Несколько мгновений в моем мозгу тоже происходила битва. Ганелон пытался взять бразды правления в свои руки, а Эдвард Бонд свирепо сопротивлялся. Как Ганелон, я знал, что место мое было рядом с оборотнем: инстинкт толкал меня биться плечом к плечу с ним. Но Эдвард Бонд знал другое. Эдвард Бонд тоже знал, где ему следовало находиться.
Я поднял свою золотистую маску вверх так, что лицо мое стало видно, дал шпоры лошади и заставил ее двигаться за Матолчем. Один только вес лошади давал ей преимущество, которого не было у оборотня. Стук копыт и могучая грудь моего скакуна расчищали путь передо мной. Я поднялся на стременах и закричал глубоким горловым голосом Ганелона:
— Бонд! Бонд! Эдвард Бонд!
Повстанцы услышали этот крик. На мгновение сражение вокруг колонны прекратились, и каждый из одетых в зеленое людей обернулся, чтобы посмотреть на меня. Когда они увидели своего потерянного вождя, громкий крик прокатился по их рядам:
— Бонд! Эдвард Бонд!
Лес звенел этим криком, и в голосах их появилась угасшая, было, отвага. Дикий рык ярости Матолча был поглощен криками лесных жителей, вновь собравшихся и ринувшихся в атаку.
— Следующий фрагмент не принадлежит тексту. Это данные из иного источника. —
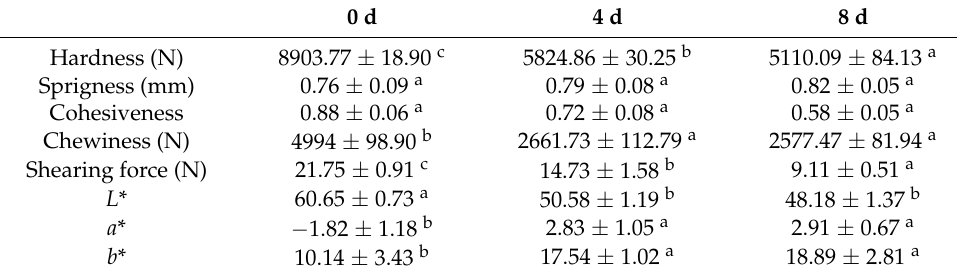
Table 1. Changes of texture and color parameters during the process of fermented vinasse hairtails. 0 d 4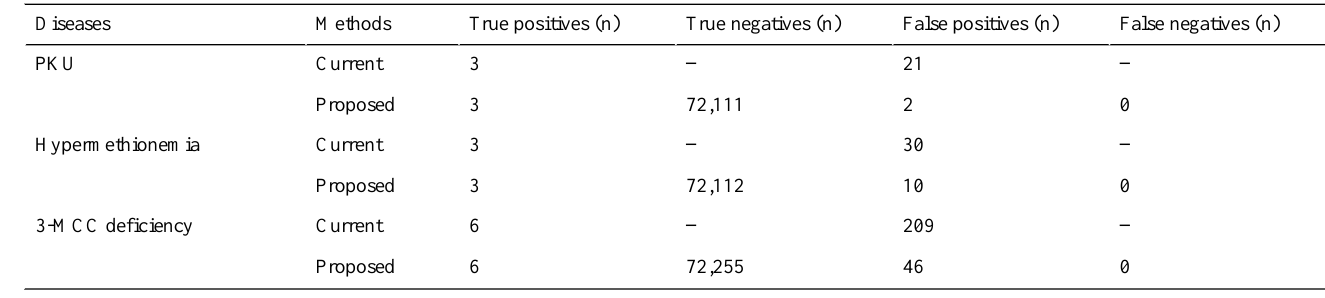
Table 4. Comparison of the current method versus the proposed method. The numbers are obtained from predicting the neonatal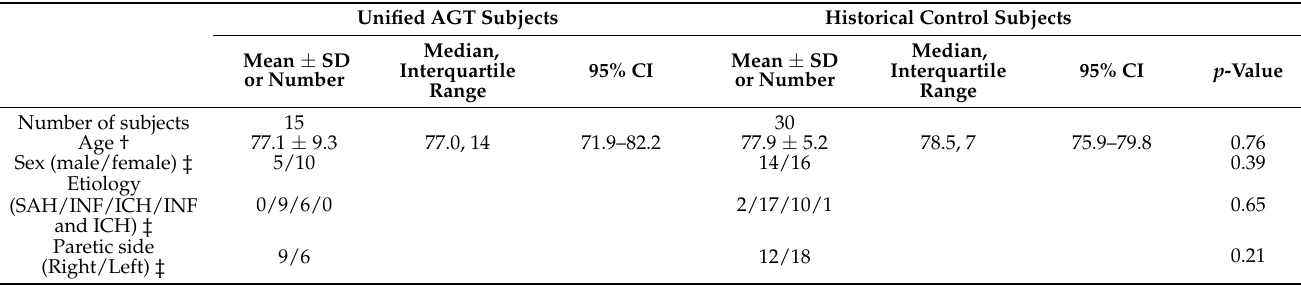
Table 1. Comparison of characteristics of alternate gait training subjects and historical control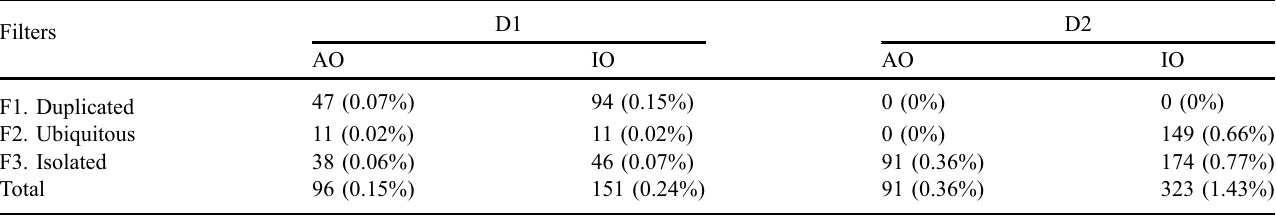
Table 2. Number and percentage (in brackets) of structural errors for the different datasets in the Atlantic Ocean (AO) and the Indian Ocean (IO).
Память Ганелона услужливо подсказала мне, что надо делать.
Лесные жители убивали стража за стражем, не обращая больше внимания на выстрелы, косившие их ряды — но только я мог спасти пленников. Только голос Ганелона мог вывести их из оцепенения, охватившего каждого раба.
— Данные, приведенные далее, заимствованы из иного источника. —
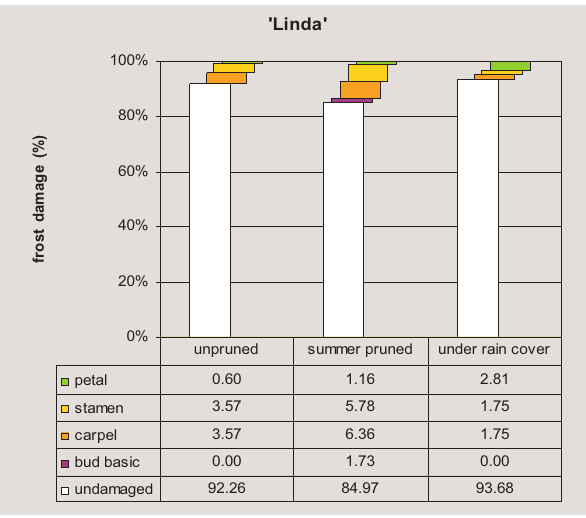
2011 as an effect of different pruning methods performed during 2010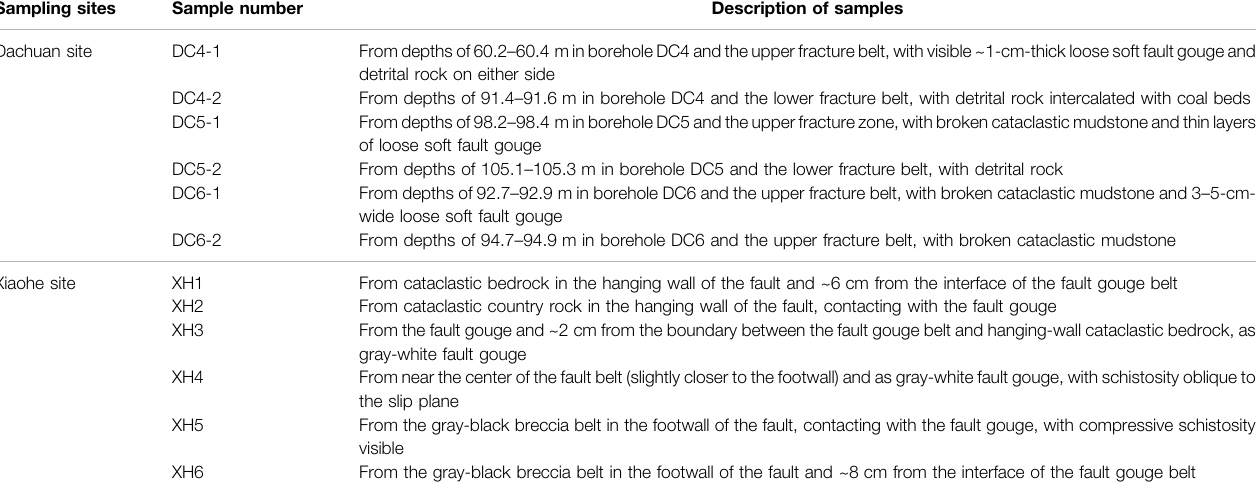
TABLE 1 | Descriptions of fault gouge samples from the DSF.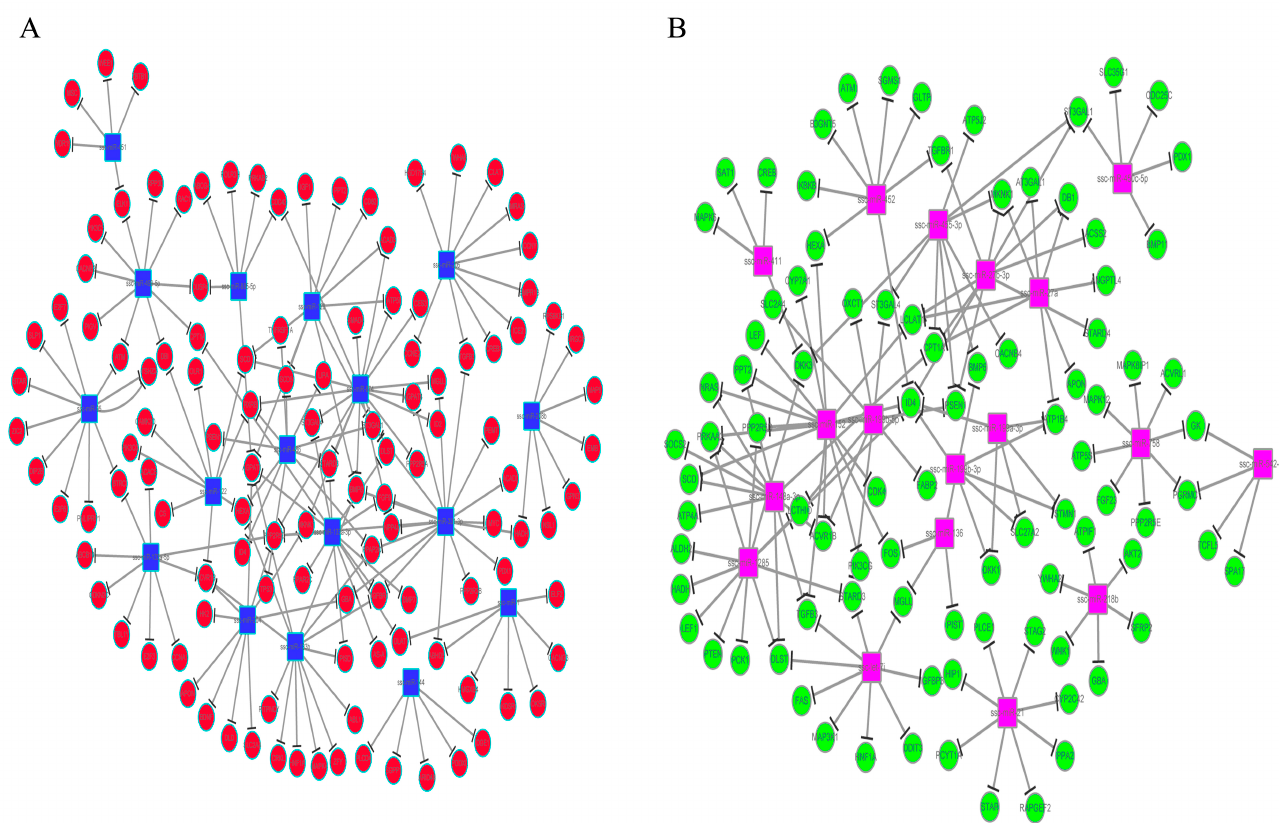
Figure 3. Relationships between the differentially expressed miRNAs and their targeted genes. ( A ) represents the relationships between the up-regulated miRNAs with their targeted genes. ( B ) represents the relationships between the down-regulated miRNAs with their targeted genes. The circular nodes are the targeted genes, while the square nodes represent the differentially expressed miRNAs.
Я пришпорил испуганную лошадь и поскакал вперед, расшвыривая стражников налево и направо. Вскоре я добрался до начала колонны.
— В лес! — закричал я. — Очнитесь и бегите! Бегите скорее!
Рабы на мгновение заколебались, все еще не оправившись до конца от транса своих сновидений, но, послушные голосу члена Совета, стали прорываться сквозь ряды стражников. Весь смысл битвы изменился, когда они устремились в лес, и одетые в зеленое фигуры разомкнулись и пропустили их в темноту под деревьями.
Это был странный побег. Рабы не произнесли ни слова, скрываясь в ночи. Не кричали даже стражники, посылавшие выстрел за выстрелом в уходящую колонну, а лица их были так же безжизненны, как если бы они спали и не видели снов.
Меня бил озноб, когда я смотрел на это зрелище: женщины и мужчины убегали, спасая свои жизни, вооруженные солдаты стреляли и убивали их, а лица тех и других абсолютно ничего не выражали. Они молча бежали и молча умирали, падая после очередного выстрела.
Я повернул лошадь и помчался вслед за хвостом уходящей колонны. Золотая маска сползла в сторону и я сорвал ее, маша́ ею лесным жителям. Лунный свет блестел на золотом материале.
— Спасайтесь! — закричал я. — Рассыпайтесь и следуйте за мной!
Сзади я услышал яростный вой Матолча, совсем близко. Я оглянулся через плечо, когда моя лошадь пересекла лесную дорогу. Высокая фигура оборотня стояла впереди нескольких своих солдат.
Лицо его было искажено яростью волчьей маски, и, пока я смотрел, он поднял черную трубку, такую же, какой пользовалась Медея. Я увидел, как из нее вырвался луч белого пламени, и низко пригнулся в седле.
Это меня и спасло. Я почувствовал, как воздушная волна толкнула меня в спину и разорвала одежду; луч исчез в глубине темного леса. Моя лошадь тоже ринулась в чащу.
И вот ветви деревьев зашуршали вокруг, а лошадь оступилась и заржала в ужасе, подняв вверх голову. В темноте, рядом со мной, мягкий голос произнес:
— Сюда.
Чьи-то руки схватили уздечку.
Я позволил лесным жителям вести себя в темноту.
Занималась заря, когда наша усталая колонна добралась, наконец, до цели своего путешествия, дойдя до долины между горами, где лесные жители скрывались от солдат. Все мы устали, хотя рабы без всякого выражения на лицах шли за мной ломаной группой, не понимая даже, что ноги их были сбиты долгой дорогой, а тела утомлены до предела.
Жители леса скользили меж деревьев, внимательно следя, не преследуют ли нас. Раненых среди нас не было. Оружие Совета никого не ранило. Куда бы оно ни разило, человек падал мертвым на месте.
В бледном свете луны я никогда бы не принял эту долину за место обитания такого многочисленного клана. Она выглядела обычной долиной, с разбросанными тут и там валунами, совсем немногочисленными, с поросшими мхом склонами и небольшим ручейком, который тек посередине, и который вставшее солнце окрасило в розовый цвет.